### RECORDED INFORMATION

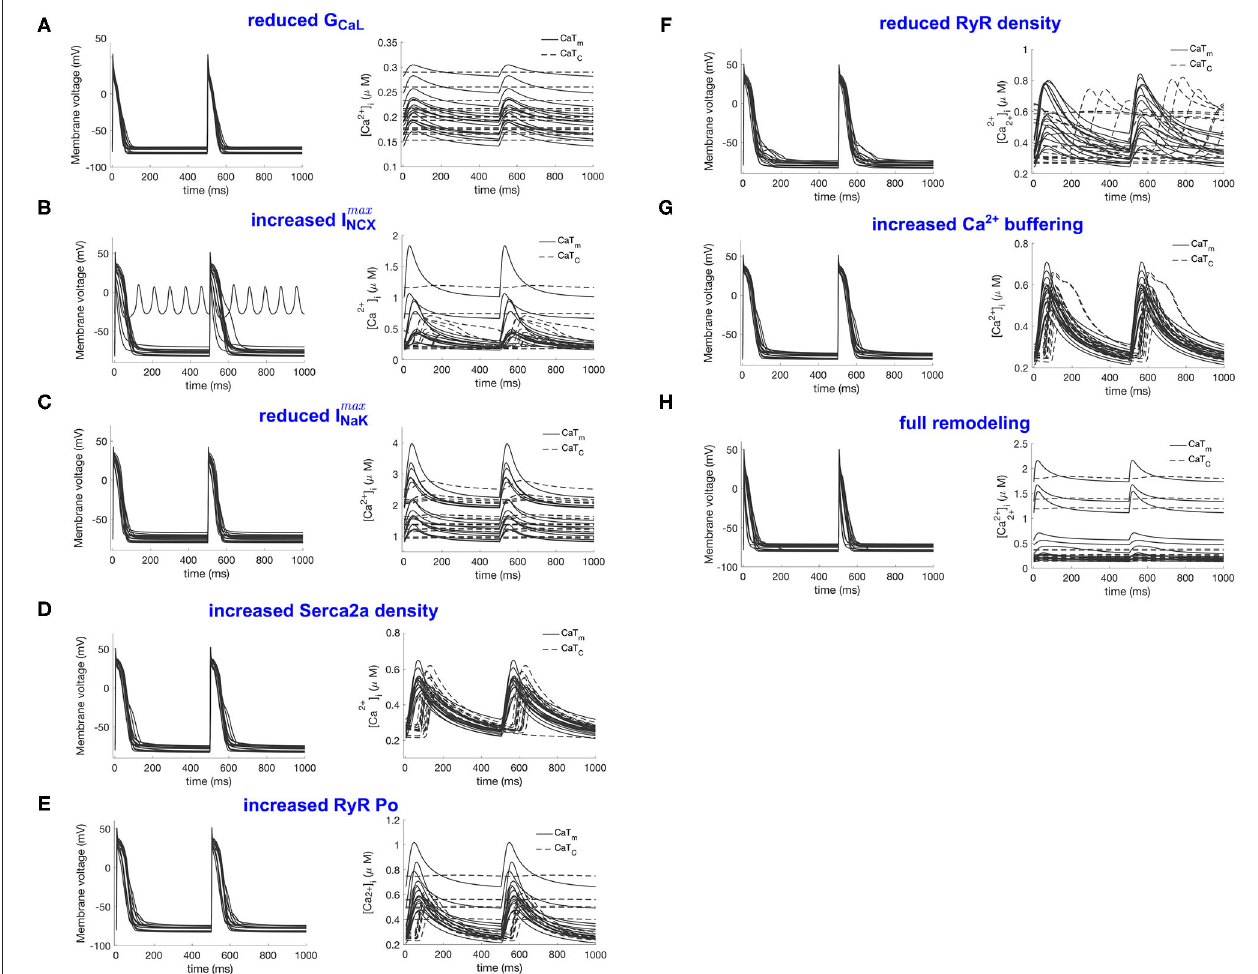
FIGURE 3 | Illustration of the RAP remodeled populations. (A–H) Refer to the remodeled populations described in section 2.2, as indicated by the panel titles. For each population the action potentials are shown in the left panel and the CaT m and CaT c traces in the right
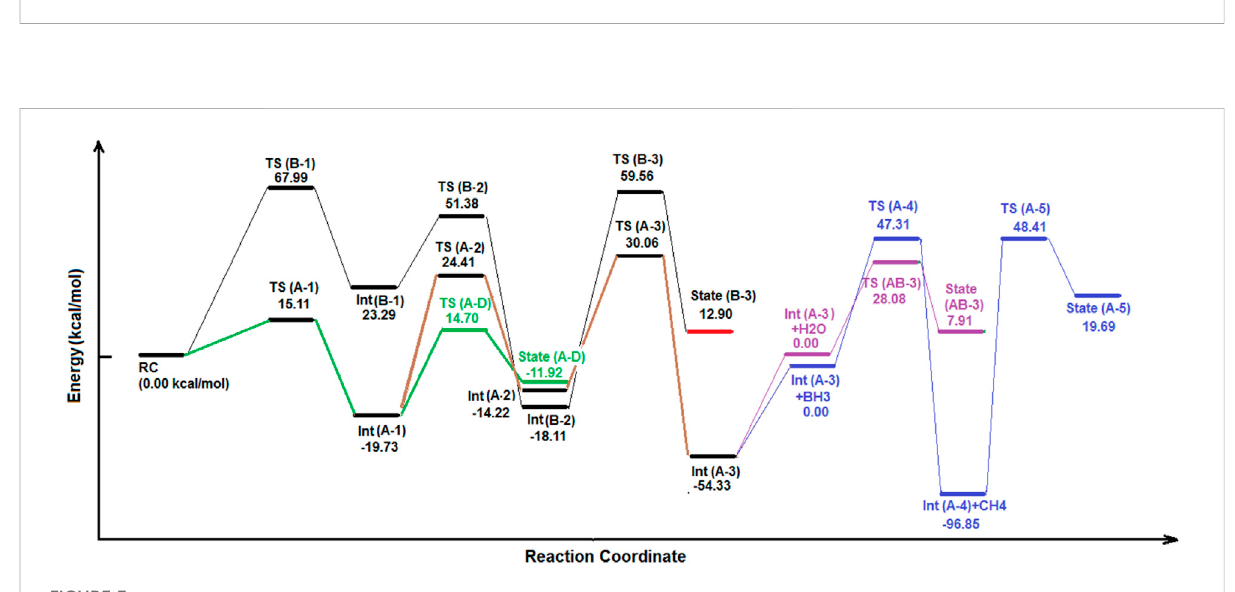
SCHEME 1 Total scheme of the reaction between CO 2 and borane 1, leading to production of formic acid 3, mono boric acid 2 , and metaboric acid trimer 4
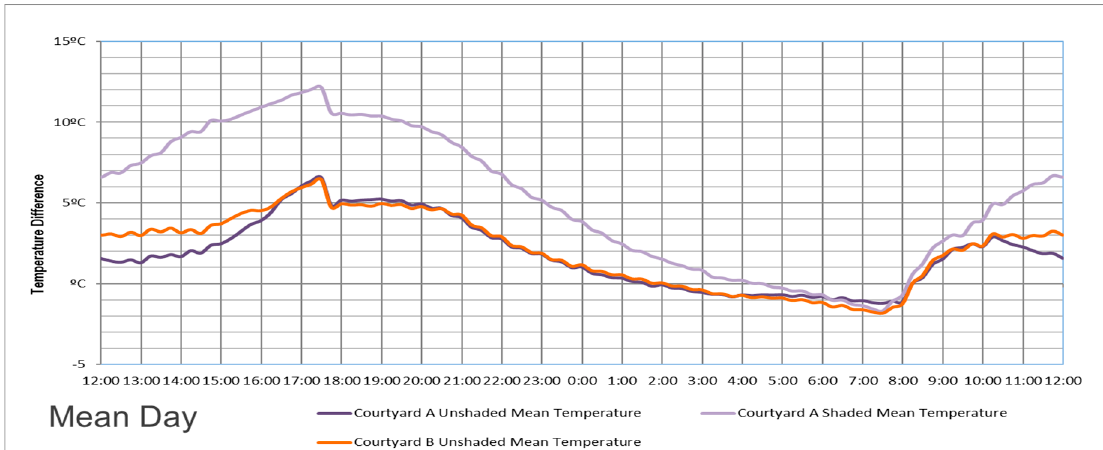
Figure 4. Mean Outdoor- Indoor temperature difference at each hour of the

### ASSIGNED TASK
Copy out the data verbatim, excluding the pictures.

### OUTPUT OF THE TASK
FIGURE 3 | Illustration of the RAP remodeled populations. (A–H) Refer to the remodeled populations described in section 2.2, as indicated by the panel titles. For each population the action potentials are shown in the left panel and the CaT m and CaT c traces in the right
SCHEME 1 Total scheme of the reaction between CO 2 and borane 1, leading to production of formic acid 3, mono boric acid 2 , and metaboric acid trimer 4
Figure 4. Mean Outdoor- Indoor temperature difference at each hour of the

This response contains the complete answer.